Digital pharmacy, one of health tech's hottest sectors, is bulking up by slimming down.

Driving the news: WeightWatchers on Tuesday agreed to buy the parent company of Sequence, a subscription telehealth platform that offers weight management programs and medication prescriptions, including for increasingly popular GLP-1 drugs like Ozempic and Wegovy.


  • The deal value was $132 million in cash and stock, with sellers including venture firm DCM.
  • "We're a science-based company, and the science on clinical pathways has been advancing," WeightWatchers CEO Sima Sistani tells Axios. "As we began reviewing this space, the question was if we should do a build or buy solution. When we met Sequence, we really thought they had this figured out, including the pre-authorization funnel."

By the numbers: Around 42% of Americans were categorized as obese as of 2020, according to the CDC, up from 30.5 % in 1999. The prevalence of severe obesity rose from 4.7% to 9.2%.

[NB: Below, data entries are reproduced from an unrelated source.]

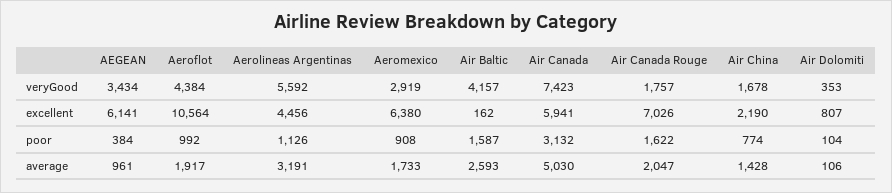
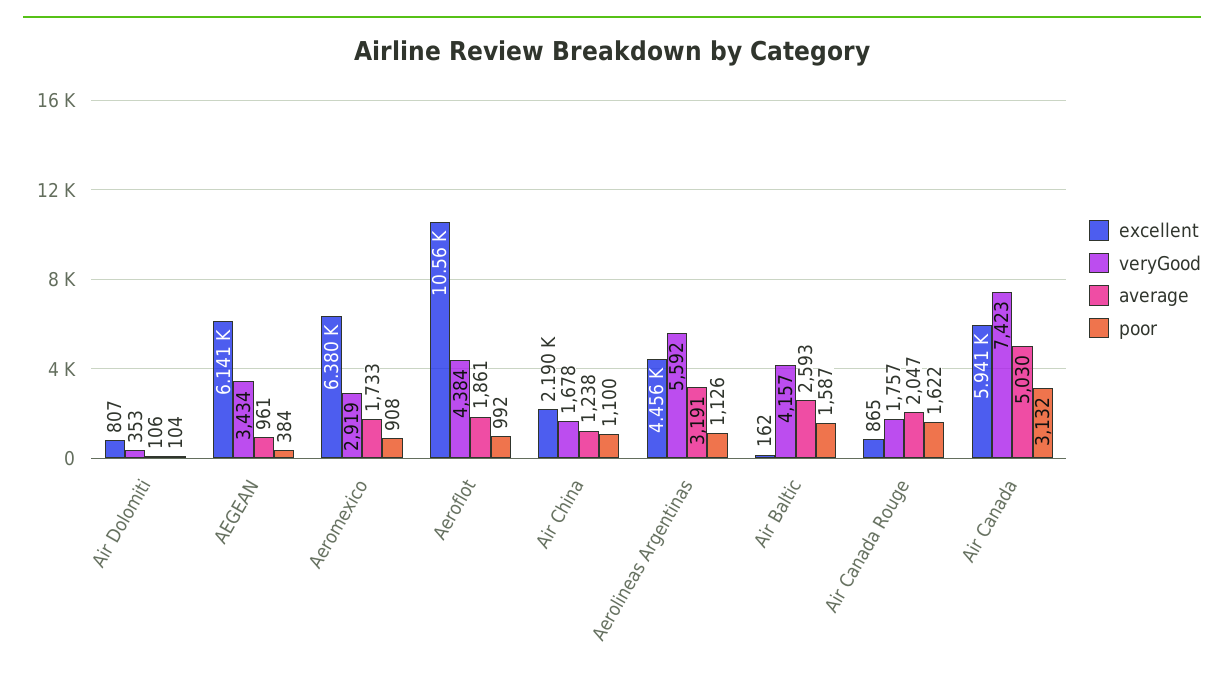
excellent, Air Canada Rouge: 7026 -> 865
poor, Air China: 774 -> 1100
average, Aeroflot: 1917 -> 1861
average, Air China: 1428 -> 1238

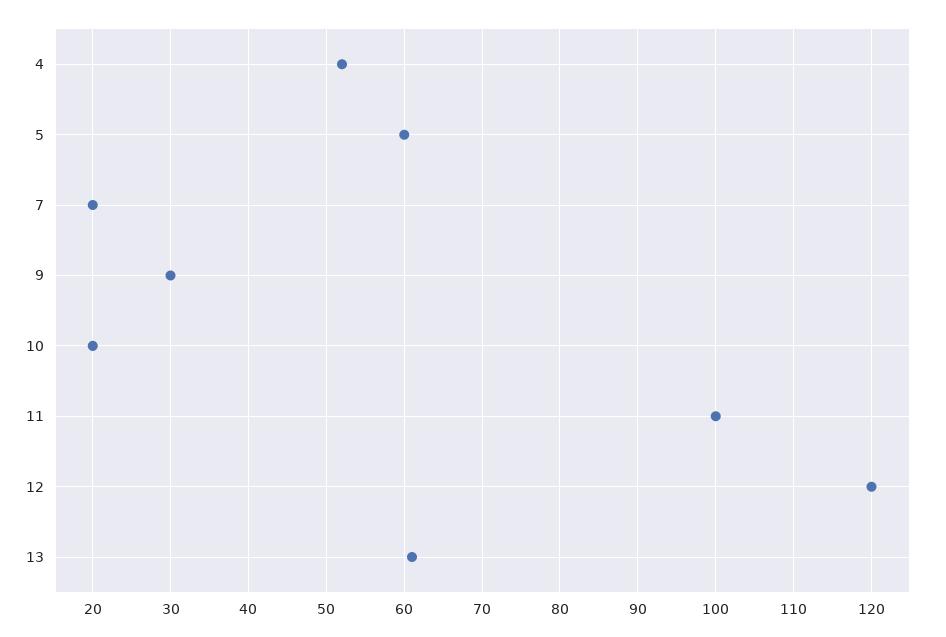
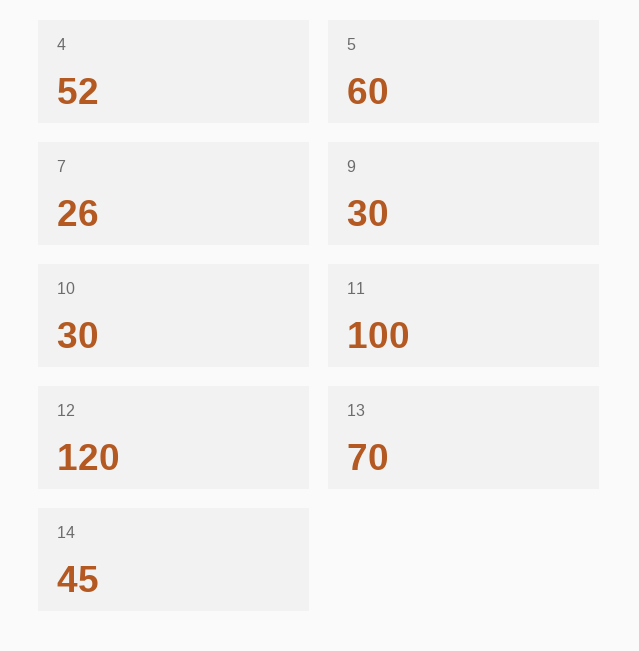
7: 20 -> 26
10: 20 -> 30
13: 61 -> 70
14: none -> 45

  • The CDC adds: "The estimated annual medical cost of obesity in the U.S. was nearly $173 billion in 2019 dollars. Medical costs for adults who had obesity were $1,861 higher than medical costs for people with healthy weight."
  • "These are the same people who've been going to their GPs for years and being told 'just lose the weight,' which has led to stigma and shame," Sistani argues.

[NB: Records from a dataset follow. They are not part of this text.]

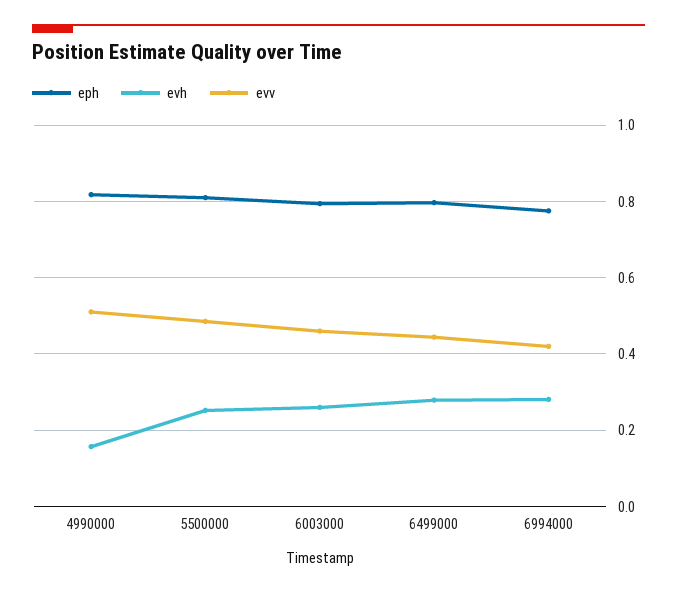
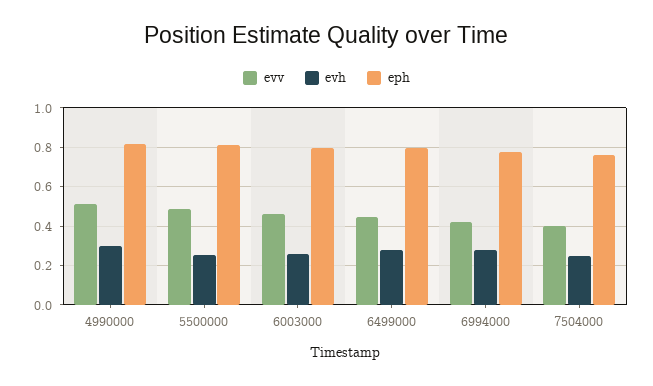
evh, 4990000: 0.16 -> 0.3
evv, 7504000: none -> 0.4
evh, 7504000: none -> 0.25
eph, 7504000: none -> 0.75

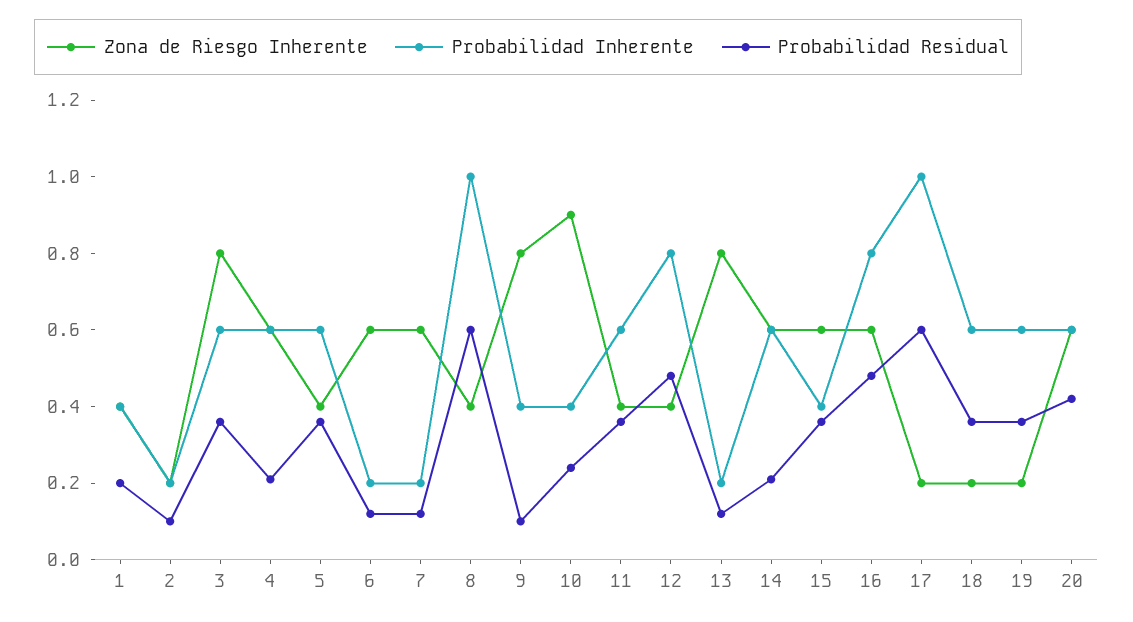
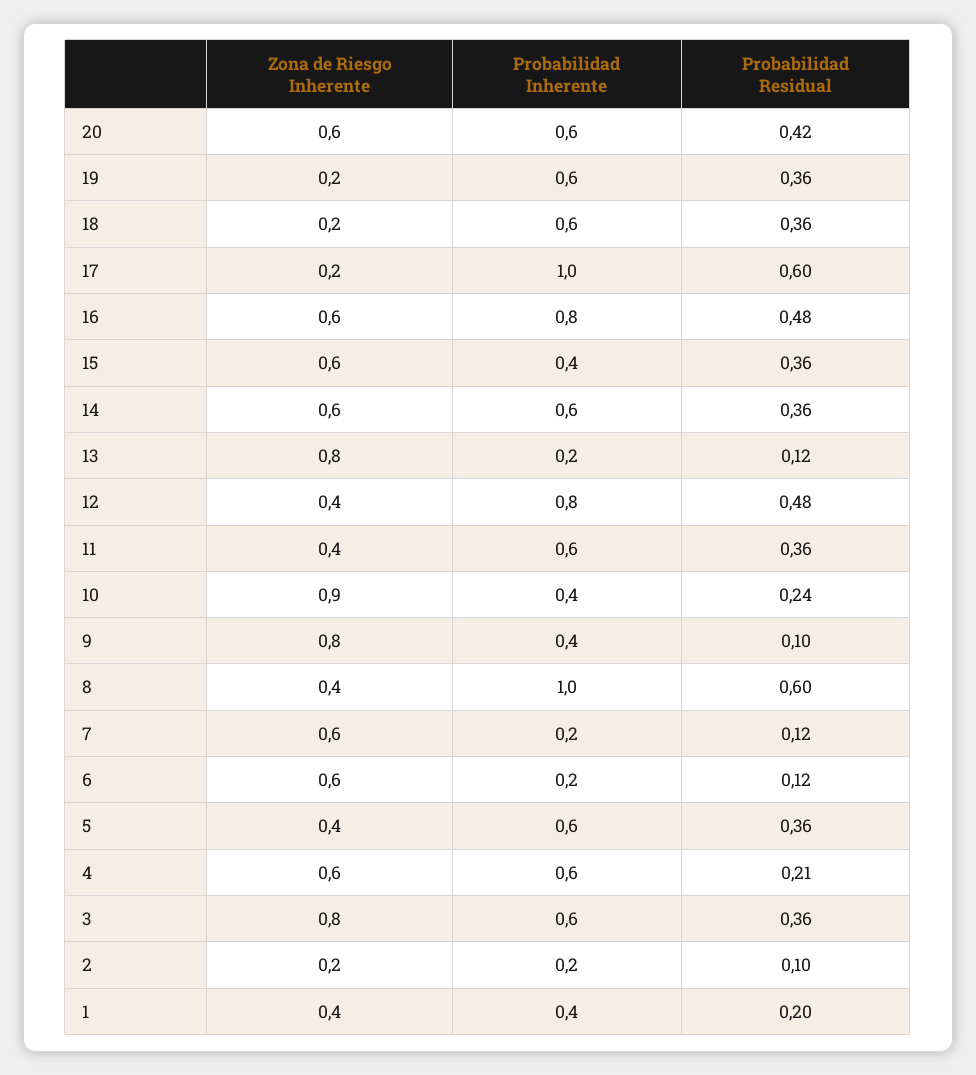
Probabilidad Residual, 14: 0.2 -> 0.36

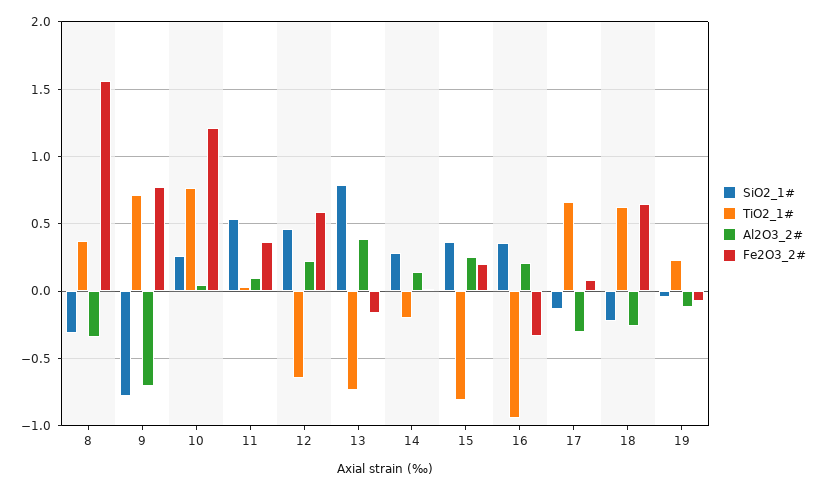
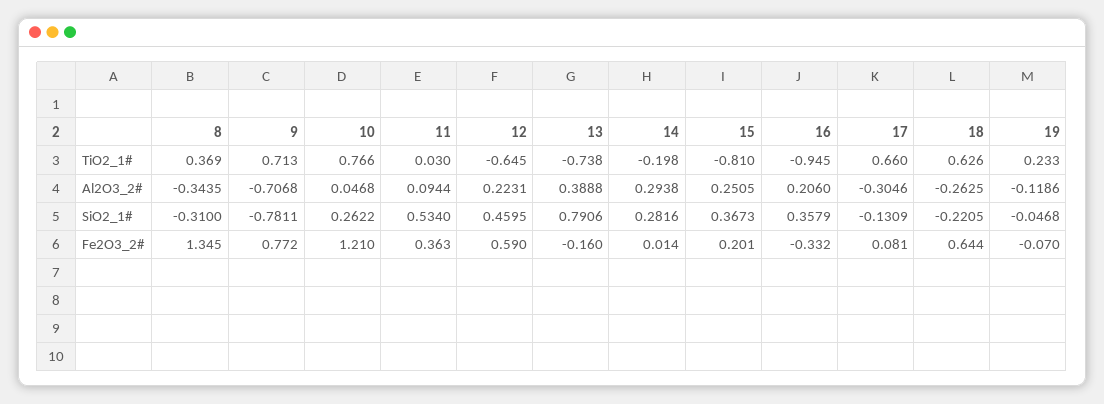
Fe2O3_2#, 8: 1.55 -> 1.345
Al2O3_2#, 14: 0.15 -> 0.2938

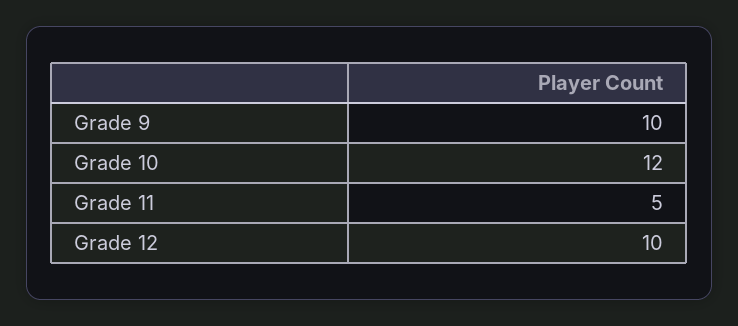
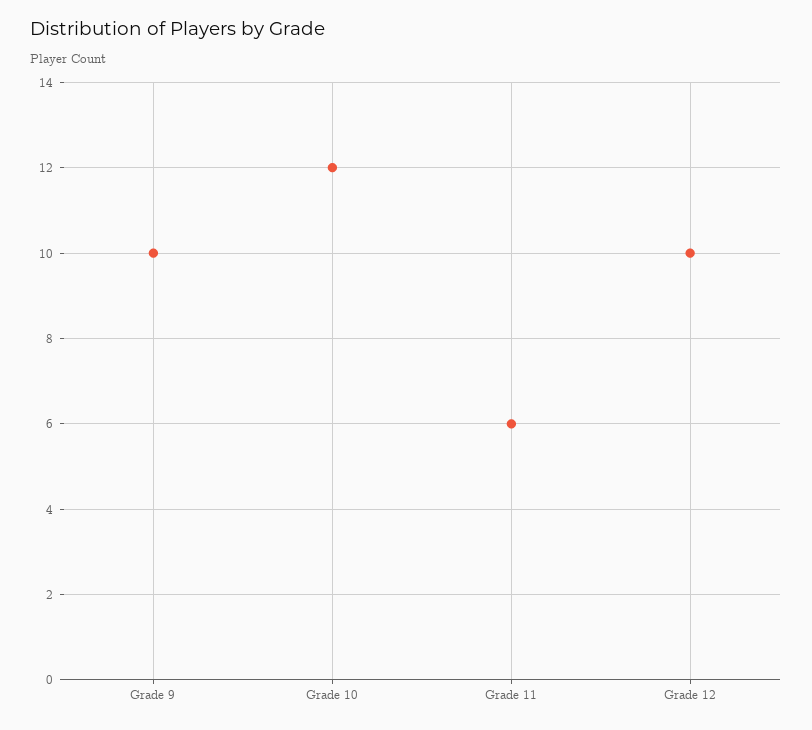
Grade 11: 5 -> 6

The big picture: GLP-1 drugs, which impact blood sugar control, could be gamechangers for weight management and a massive boon digital pharmacies.

  • Think about how much digital pharmacies make off ED drugs. Now double the population to include women, and incorporate a medical condition that's much more prevalent and consequential.
  • That's why a company like Ro (fka Roman), valued by VCs at more than $6 billion, recently launched its own weight loss effort around GLP-1 meds that includes its own blood testing lab. CEO Zach Reitano notes that over half of the company's new customers are now women, although some of that also comes from unrelated offerings around sexual health and fertility.

Caveats: GLP-1 drugs aren't universally accepted by insurers, and there are concerns about misuse by those just seeking to shed a few pounds.

The bottom line: Expect to see more mergers and strategic deals that combine telehealth with chronic weight management.